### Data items
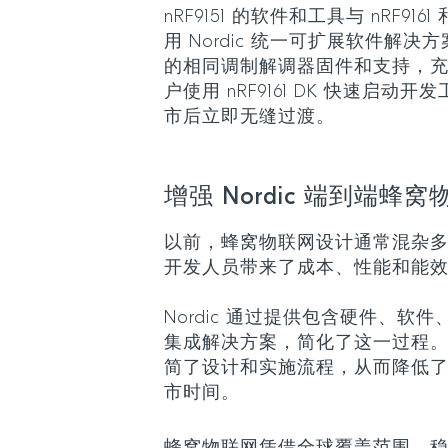
nRF9151 的软件和工具与 nRF9161
用 Nordic 统一可扩展软件解决方案 n
的相同调制解调器固件和支持，充许对
户使用 nRF9161 DK 快速启动开发
市后立即无缝过渡。
增强 Nordic 端到端
以前，蜂窝物联网设计通常混杂
开发人员带来了成本、性能和能
Nordic 通过提供包含硬件、软
集成解决方案，简化了这一过程
简了设计和实施流程，从而降低
市时间。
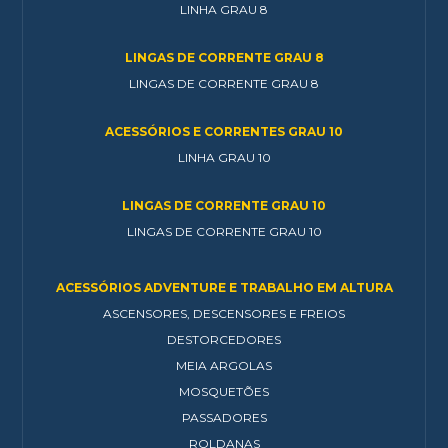
LINHA GRAU 8
LINGAS DE CORRENTE GRAU 8
LINGAS DE CORRENTE GRAU 8
ACESSÓRIOS E CORRENTES GRAU 10
LINHA GRAU 10
LINGAS DE CORRENTE GRAU 10
LINGAS DE CORRENTE GRAU 10
ACESSÓRIOS ADVENTURE E TRABALHO EM ALTURA
ASCENSORES, DESCENSORES E FREIOS
DESTORCEDORES
MEIA ARGOLAS
MOSQUETÕES
PASSADORES
ROLDANAS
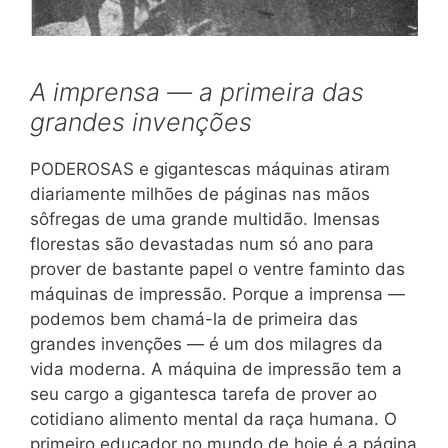
A imprensa — a primeira das
grandes invenções
PODEROSAS e gigantescas máquinas atiram
diariamente milhões de páginas nas mãos
sôfregas de uma grande multidão. Imensas
florestas são devastadas num só ano para
prover de bastante papel o ventre faminto das
máquinas de impressão. Porque a imprensa —
podemos bem chamá-la de primeira das
grandes invenções — é um dos milagres da
vida moderna. A máquina de impressão tem a
seu cargo a gigantesca tarefa de prover ao
cotidiano alimento mental da raça humana. O
primeiro educador no mundo de hoje é a página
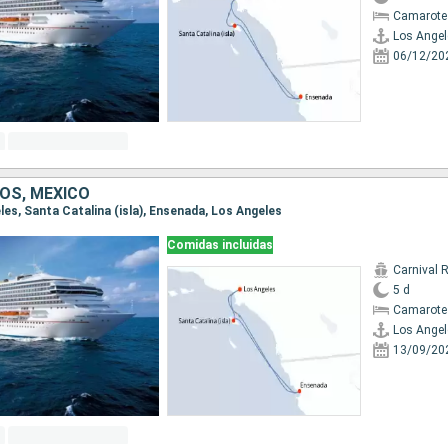
Camarote
Los Angel
06/12/20
OS, MÉXICO
eles, Santa Catalina (isla), Ensenada, Los Angeles
Comidas incluidas
Carnival 
5 d
Camarote
Los Angel
13/09/20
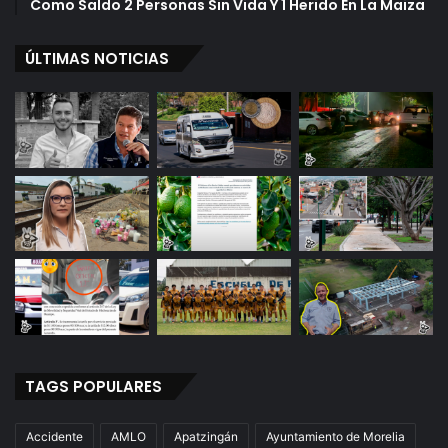
Como Saldo 2 Personas Sin Vida Y 1 Herido En La Maiza
ÚLTIMAS NOTICIAS
TAGS POPULARES
Accidente
AMLO
Apatzingán
Ayuntamiento de Morelia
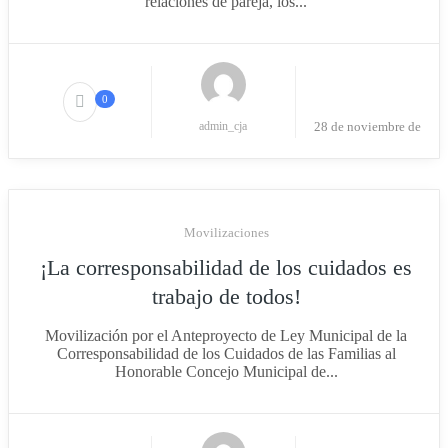
relaciones de pareja, los...
0
admin_cja
28 de noviembre de
2023
Movilizaciones
¡La corresponsabilidad de los cuidados es
trabajo de todos!
Movilización por el Anteproyecto de Ley Municipal de la
Corresponsabilidad de los Cuidados de las Familias al
Honorable Concejo Municipal de...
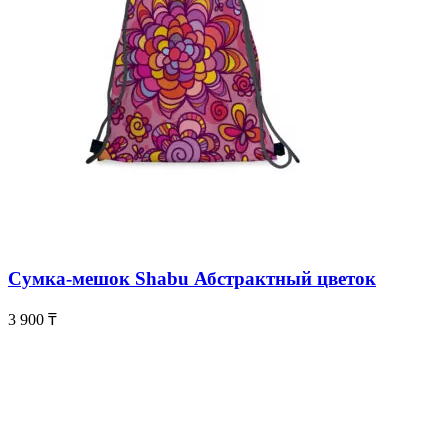
Сумка-мешок Shabu Абстрактный цветок
3 900
₸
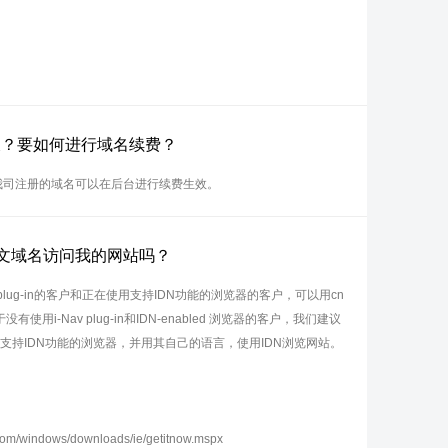
长？要如何进行域名续费？
，我司注册的域名可以在后台进行续费生效。
中文域名访问我的网站吗？
 plug-in的客户和正在使用支持IDN功能的浏览器的客户，可以用cn
用i-Nav plug-in和IDN-enabled 浏览器的客户，我们建议
支持IDN功能的浏览器，并用其自己的语言，使用IDN浏览网站。
com/windows/downloads/ie/getitnow.mspx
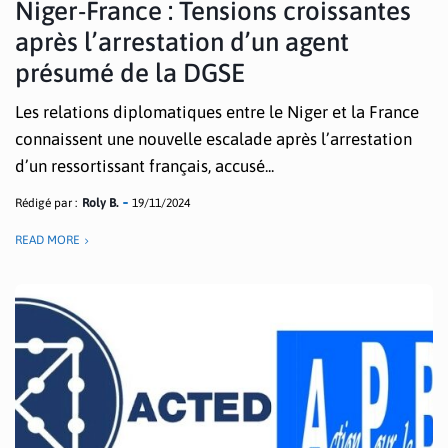
Niger-France : Tensions croissantes
après l’arrestation d’un agent
présumé de la DGSE
Les relations diplomatiques entre le Niger et la France
connaissent une nouvelle escalade après l’arrestation
d’un ressortissant français, accusé...
Rédigé par :
Roly B.
19/11/2024
READ MORE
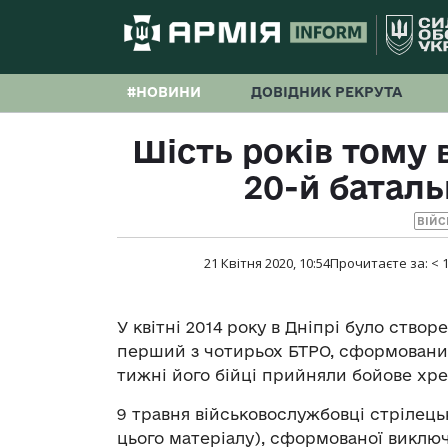
#НОВИНИ
ДОВІДНИК РЕКРУТА
Шість років тому 
20-й батал
ВІЙС
21 Квітня 2020, 10:54
Прочитаєте за:
< 
У квітні 2014 року в Дніпрі було ство
перший з чотирьох БТРО, сформованих
тижні його бійці прийняли бойове хр
9 травня військовослужбовці стрілецьк
цього матеріалу), сформованої виключн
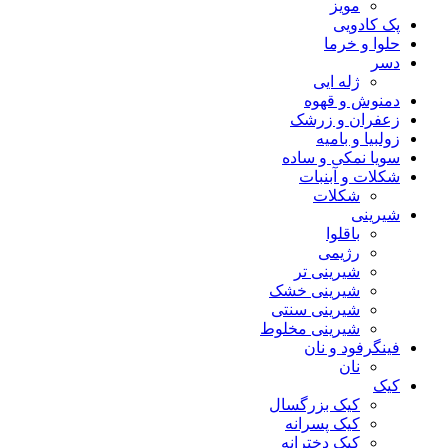
مویز
پک کادویی
حلوا و خرما
دسر
ژله ایی
دمنوش و قهوه
زعفران و زرشک
زولبیا و بامیه
سویا نمکی و ساده
شکلات‌‌ و آبنبات
شکلات
شیرینی
باقلوا
رژیمی
شیرینی تر
شیرینی خشک
شیرینی سنتی
شیرینی مخلوط
فینگرفود و نان‌
نان
کیک
کیک بزرگسال
کیک پسرانه
کیک دخترانه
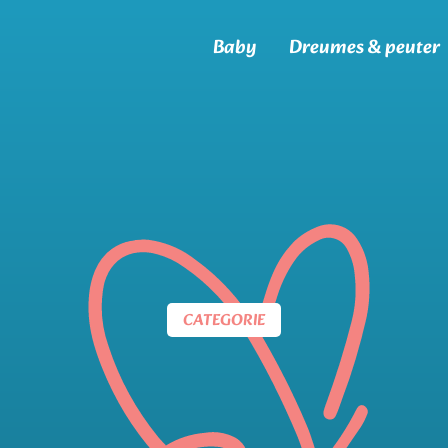
Baby
Dreumes & peuter
CATEGORIE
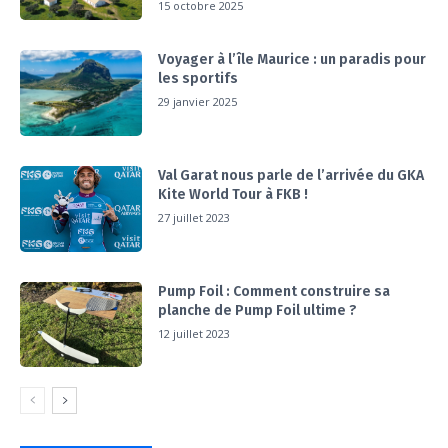
15 octobre 2025
Voyager à l’île Maurice : un paradis pour
les sportifs
29 janvier 2025
Val Garat nous parle de l’arrivée du GKA
Kite World Tour à FKB !
27 juillet 2023
Pump Foil : Comment construire sa
planche de Pump Foil ultime ?
12 juillet 2023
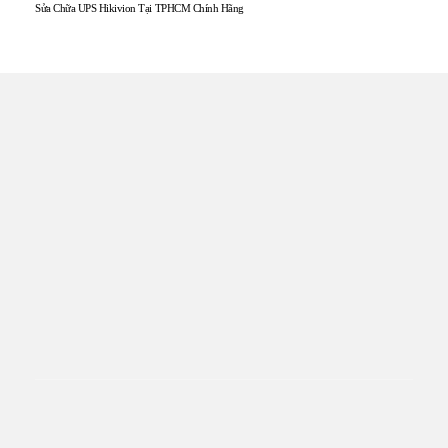
Sửa Chữa UPS Hikivion Tại TPHCM Chính Hãng
TRUNG TÂM UPS TOÀN
TÂM
Đến với UPS Toàn Tâm quý khách hàng sẽ được phục vụ
Tận tâm – Thật lòng – Sâu Sắc – Uy tín. Sự hài lòng của quý
khách hàng là thước đo cho sự phát triển của chúng tôi.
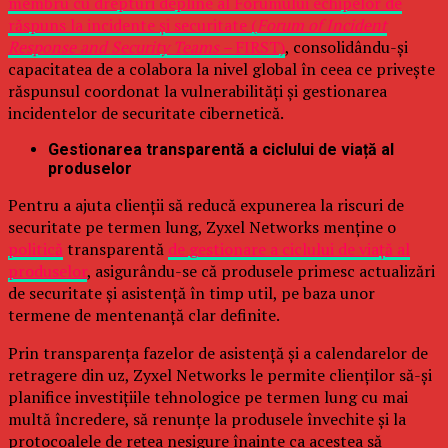
membru cu drepturi depline al Forumului echipelor de
răspuns la incidente și securitate (
Forum of Incident
Response and Security Teams –
FIRST)
, consolidându-și
capacitatea de a colabora la nivel global în ceea ce privește
răspunsul coordonat la vulnerabilități și gestionarea
incidentelor de securitate cibernetică.
Gestionarea transparentă a ciclului de viață al
produselor
Pentru a ajuta clienții să reducă expunerea la riscuri de
securitate pe termen lung, Zyxel Networks menține o
politică
transparentă
de gestionare a ciclului de viață al
produselor
, asigurându-se că produsele primesc actualizări
de securitate și asistență în timp util, pe baza unor
termene de mentenanță clar definite.
Prin transparența fazelor de asistență și a calendarelor de
retragere din uz, Zyxel Networks le permite clienților să-și
planifice investițiile tehnologice pe termen lung cu mai
multă încredere, să renunțe la produsele învechite și la
protocoalele de rețea nesigure înainte ca acestea să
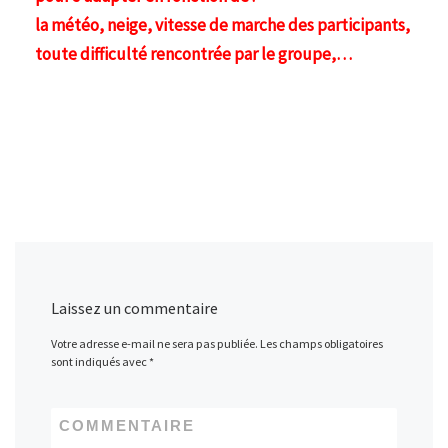
la météo, neige, vitesse de marche des participants,
toute difficulté rencontrée par le groupe,…
Laissez un commentaire
Votre adresse e-mail ne sera pas publiée.
Les champs obligatoires
sont indiqués avec
*
COMMENTAIRE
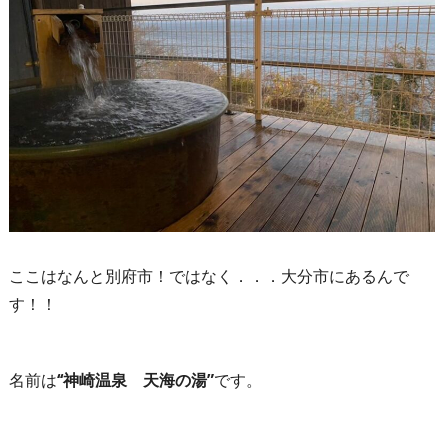
ここはなんと別府市！ではなく．．．大分市にあるんで
す！！
名前は
‘‘神崎温泉 天海の湯”
です。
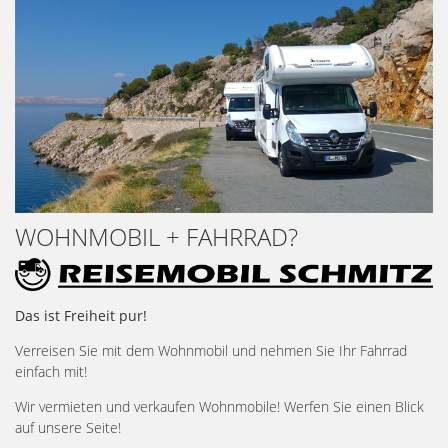
WOHNMOBIL + FAHRRAD?
Das ist Freiheit pur!
Verreisen Sie mit dem Wohnmobil und nehmen Sie Ihr Fahrrad
einfach mit!
Wir vermieten und verkaufen Wohnmobile! Werfen Sie einen Blick
auf unsere Seite!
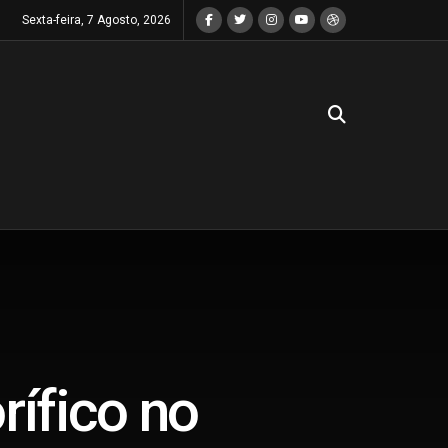
Sexta-feira, 7 Agosto, 2026
rífico no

### Exercise instructions
Above are entries with pictures among them. Write out exactly the lines from the one containing "toute difficulté rencontrée par le groupe,…" through the one containing "WOHNMOBIL + FAHRRAD?", ends included, and leave those pictures out.

### Response to the exercise
toute difficulté rencontrée par le groupe,…
Laissez un commentaire
Votre adresse e-mail ne sera pas publiée.
Les champs obligatoires
sont indiqués avec
*
COMMENTAIRE
ここはなんと別府市！ではなく．．．大分市にあるんで
す！！
名前は
‘‘神崎温泉 天海の湯”
です。
WOHNMOBIL + FAHRRAD?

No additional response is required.